Since Colorado’s legalization of recreational marijuana in 2012, the state has been very clear on not allowing any form of public consumption of cannabis outside of the home or private spaces… until now. An initiative called the Neighborhood-Supported Cannabis Consumption Pilot Program, designed to create social smoking areas for cannabis users over 21, was approved by the Denver Elections Division on Thursday. Supporters of the initiative turned in 10,800 signatures supporting the proposal, well above the minimum 4,726 signatures required. The measure will now appear on the November 8th ballot, allowing the residents of Denver, Colorado to decide on whether or not to pass the initiative.
Inside the Neighborhood-Supported Cannabis Consumption Pilot Program
The Neighborhood-Supported Cannabis Consumption Pilot Program would allow for businesses such as cafes, bars and even yoga studios to create an indoor or outdoor area that would permit the social consumption of marijuana to take place. This social smoking area would need to be approved by an eligible organization or association representing the neighborhood or business improvement district. The location of the public smoking area must comply with the Colorado Clean Indoor Air Act, meaning that the smoking area must not interfere with regular public places. It must be contained and restricted to people over the age of 21 and it must be at least 1000 feet away from any schools. According to the language on the ballot, the marijuana smoking area “cannot be visible from a public right-of-way or a place where children congregate.” The initiative could also open the door for tourists to be able to stay at hotels that permit smoking.
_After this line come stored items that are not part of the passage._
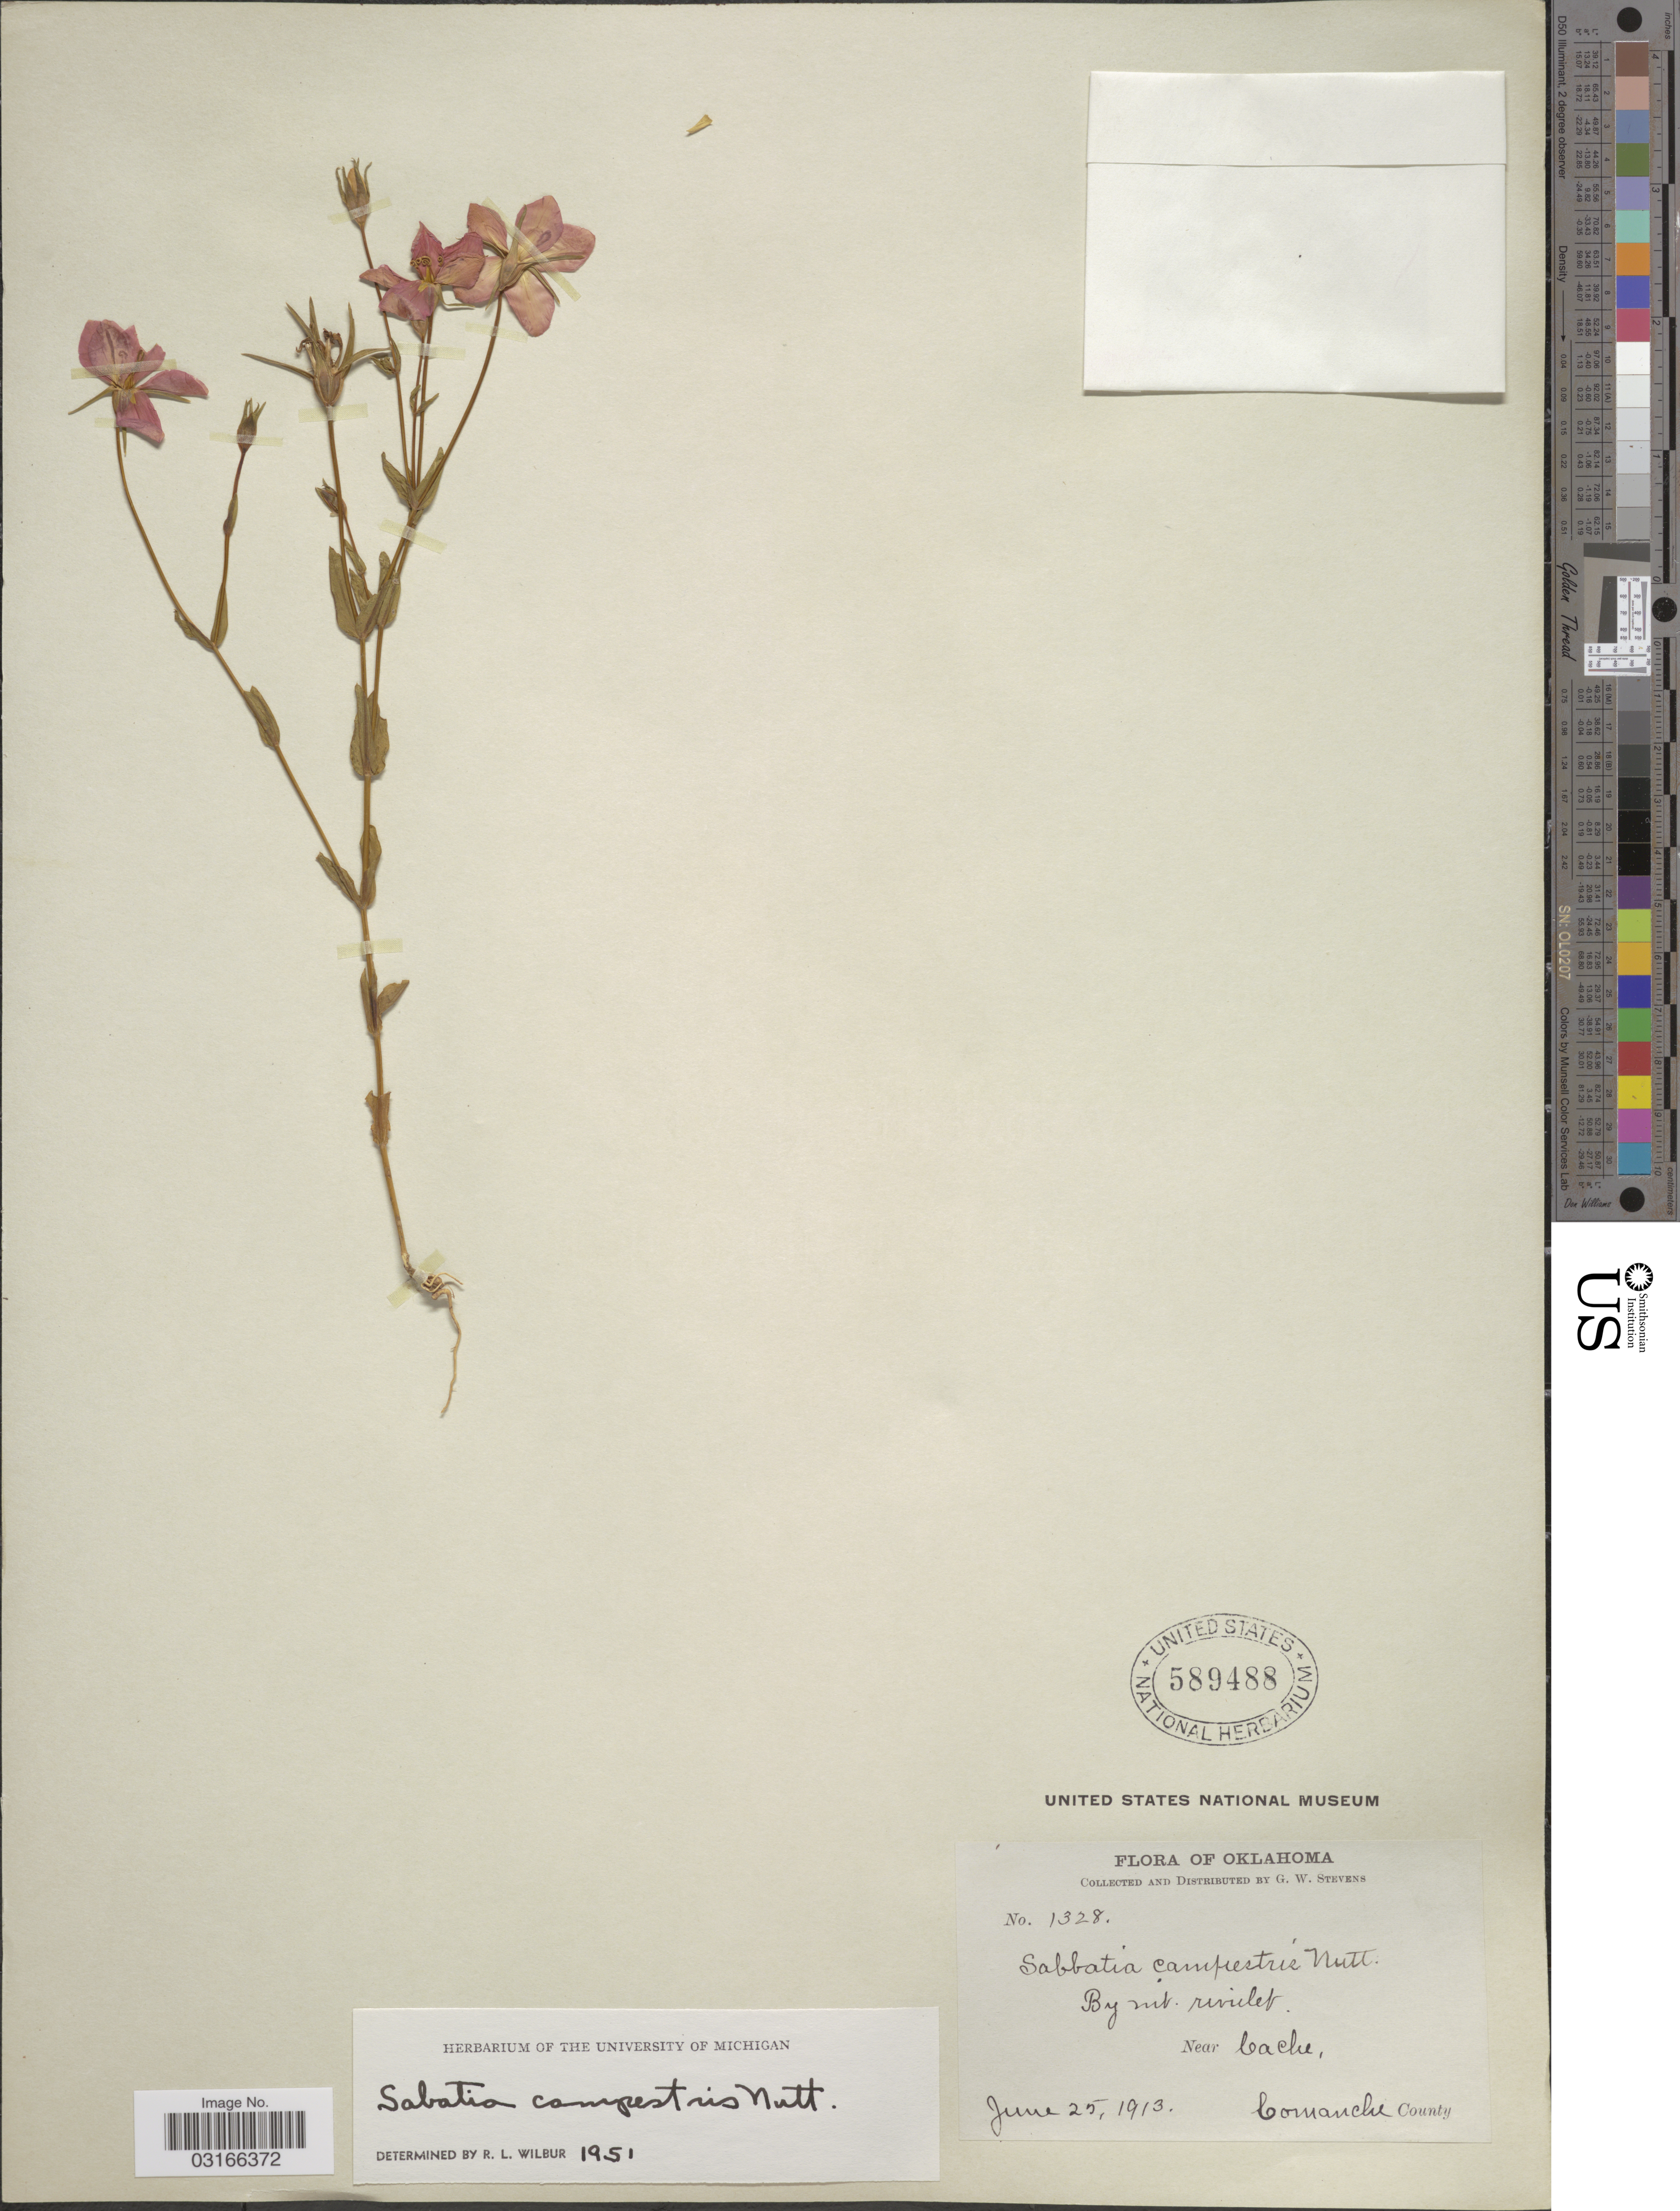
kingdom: Plantae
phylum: Tracheophyta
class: Magnoliopsida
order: Gentianales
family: Gentianaceae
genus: Sabatia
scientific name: Sabatia campestris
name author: Nutt.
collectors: G. W. Stevens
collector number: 1328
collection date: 1913-06-25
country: United States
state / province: Oklahoma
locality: By mt. rivulet. Near Cache, Comanche County.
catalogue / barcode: US 589488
A Grace Period for Social Smoking
The initiative is designed to be studied and monitored by a task force who will evaluate the impact of the measure until December 31, 2020, which is when the program will expire. At this point in time, the city can decide to apply more regulations and generally tweak the program. The city also has the option to terminate the program altogether or make it permanent, depending on the evaluation and recommendations offered by the task force at the end of 2020. Of course, if regulations governing marijuana change before that date, the city has the option to terminate the program sooner.
A similar measure created by Denver NORML was not able to get the signatures required to appear on the ballot. Denver’s Mayor Michael Hancock hasn’t taken any stance on the measure in general, allowing the residents of Denver to decide on whether the proposal should pass. There are already a few towns in Colorado that have already allowed for public social smoking clubs for cannabis users.
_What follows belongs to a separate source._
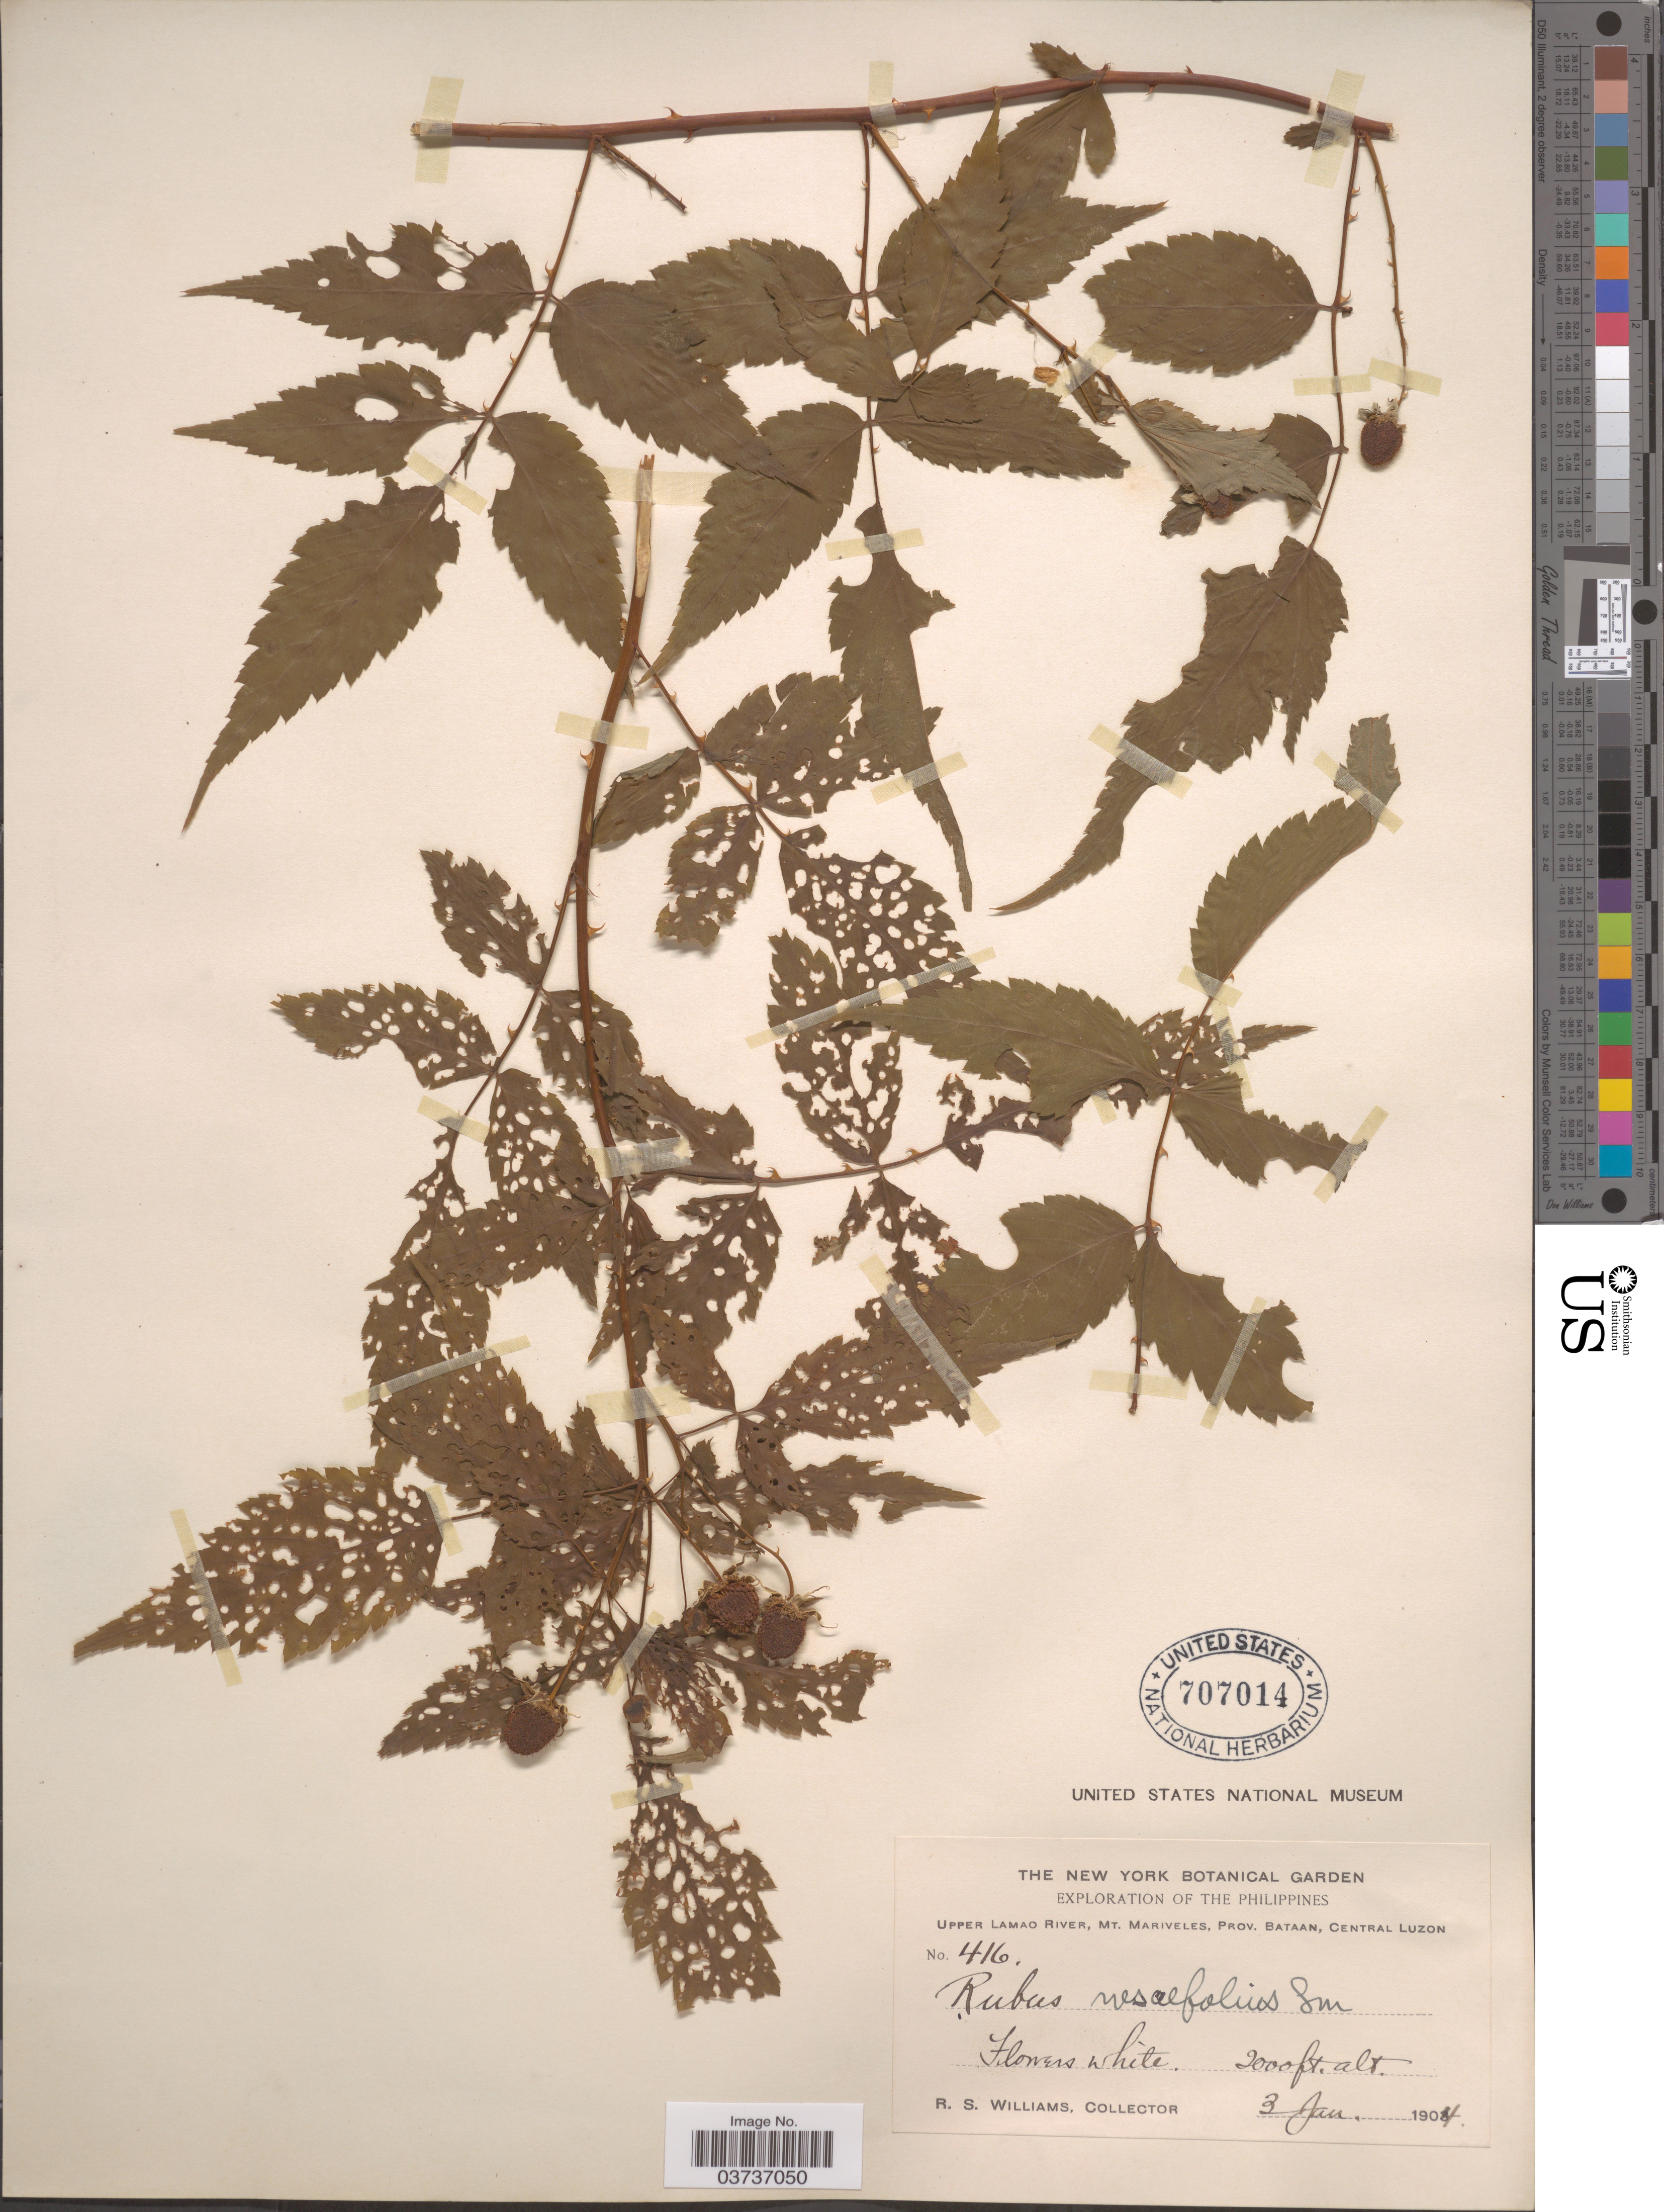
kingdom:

The Future of the Initiative
Kayvan Khalatbari of Denver Relief Consulting has been behind the pilot program. Khalatbari has expressed that they will be looking for support from businesses as they begin the campaign to get public approval for the initiative. They have already signed up 50, including some big name marijuana businesses and they aim to get the support of 500 businesses total. The campaign will also include outreach to Denver neighborhoods, discussing the measure and answering questions. The program would allow for other states contemplating legalization to see how an initiative like this would work, paving the way for safer social smoking options in the future.